Bad Credit Medical Loans
Medical loans for borrowers with bad credit might be available. If you have bad credit for whatever reason, be certain to review all loan terms before accepting any lending offers. For example, Upgrade offers personal loans for up to $50,000. APRs on these loans range between approximately six and thirty-six percent, however. Nothing is wrong with Upgrade (or any other lender) protecting their assets. If you have bad credit, you pose more of a risk to lenders, who will charge you more interest as part of the cost for extending you their funds.
How to Improve Your FICO Score BeFORE You Borrow
One way to reduce your APR or need for a bad credit loan is to raise your FICO score prior to applying for a medical loan. AnnualCreditReport.com allows consumers to download their full credit reports safely and securely from all major reporting bureaus one time each year for free. If you have any outstanding debts, pay them down or off as possible. Make on-time payments on all your open accounts for at least six consecutive months prior to applying for any loan. Finally, do not apply for any additional credit while building up to applying for a medical loan. Please note: The need to borrow money to pay off medical bills might occur suddenly, therefore rendering these FICO-improving strategies implausible. Still, following these strategies in general will improve your FICO score for both borrowing and purchase power purposes in the future.
Sometimes medical grants are available to help qualified patients cover otherwise unaffordable medical expenses. The HealthWell Foundation is one such organization, as are FindHelp.org and the Aunt Bertha National Resource Directory. Medicaid might also be an option depending on your income level or disability status. A few additional alternate options for paying down high medical expenses include:
• Establishing a payment plan with the medical provider.

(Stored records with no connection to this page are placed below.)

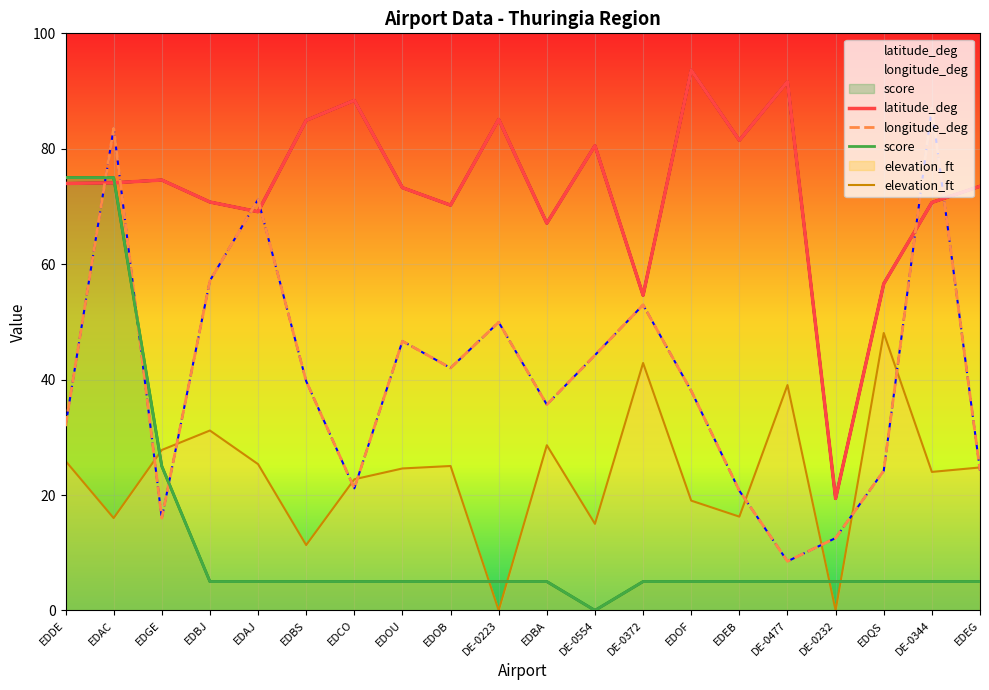

How many times do latitude_deg and longitude_deg cross each other?

6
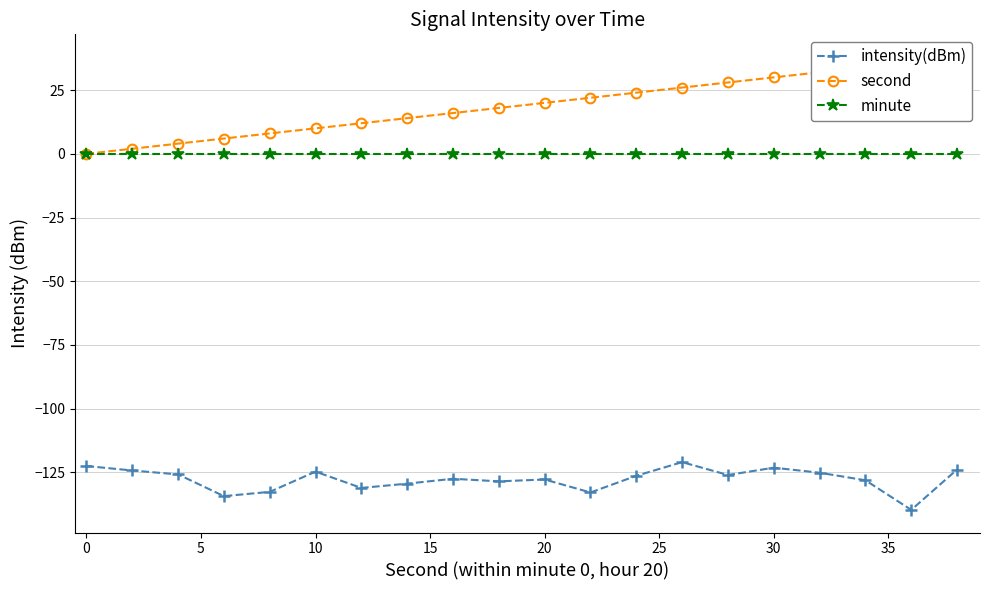

True or false: minute and intensity(dBm) intersect in this chart.

False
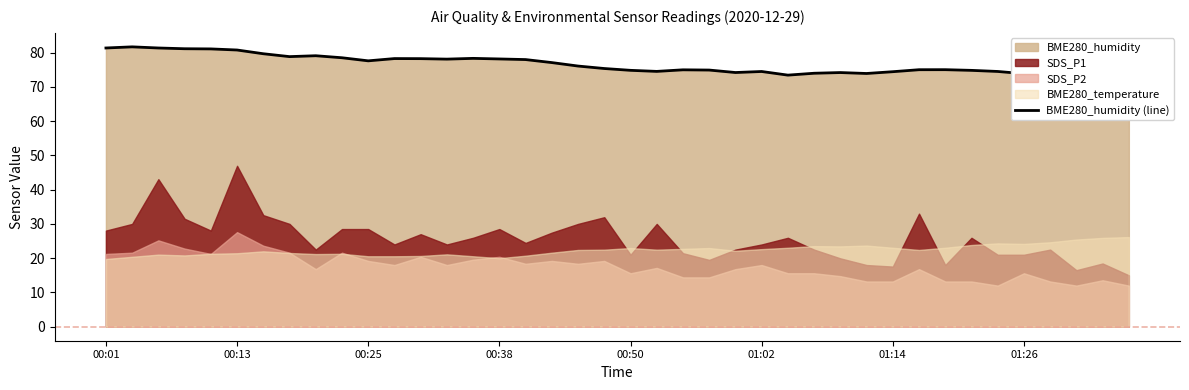

Approximately how many times larger is the value at 34 compared to 31?

1.0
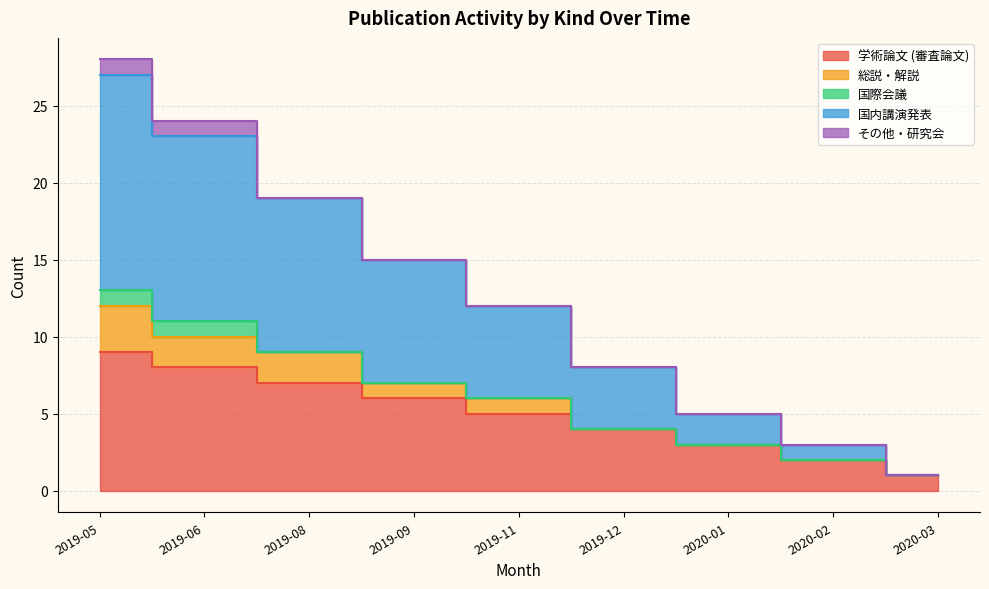

What is the difference between the maximum and minimum values in the その他・研究会 series?

1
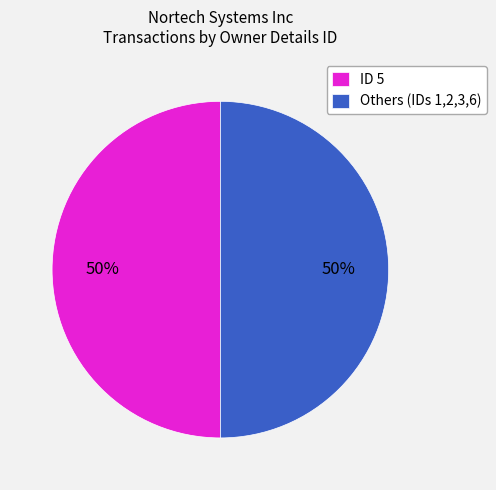

True or false: ID 5 accounts for 50% of the total.

True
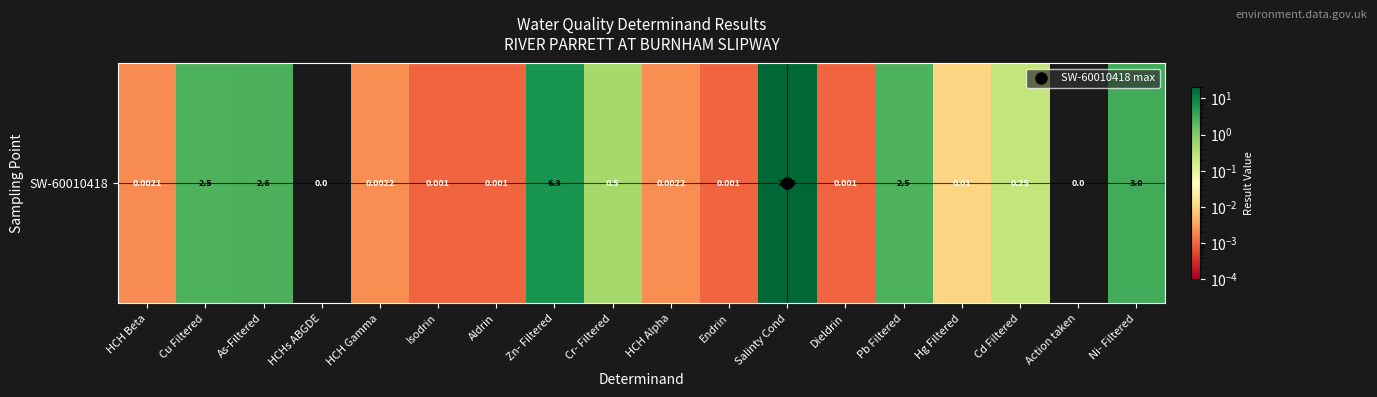

How many positive values are there?

16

• Negotiate lower charges if paying solely out-of-pocket (most costs are elevated for insurance purposes and are easily reducible by medical creditors, even if they attempt to deny it).
• Hire a CoPatient.com professional to analyze your medical bills for errors and possible ways to save on charges.
Finding the Best Medical Loan Offers
Finding the best medical loan offers requires you to establish the best possible FICO score and creditworthy status prior to submitting any applications. Next, it is advisable to comparison-shop between multiple lenders to find the best options and rates. Avant offers emergency fund loans from $2,000 to $35,000 with APRs ranging between 9.95 and 35.99 percent. Avant loan terms range between twenty-four and sixty months, with an up-to 4.75 percent administration fee added to the loan total. With good credit, you might qualify for a six percent personal loan through a bank such as Wells Fargo, however.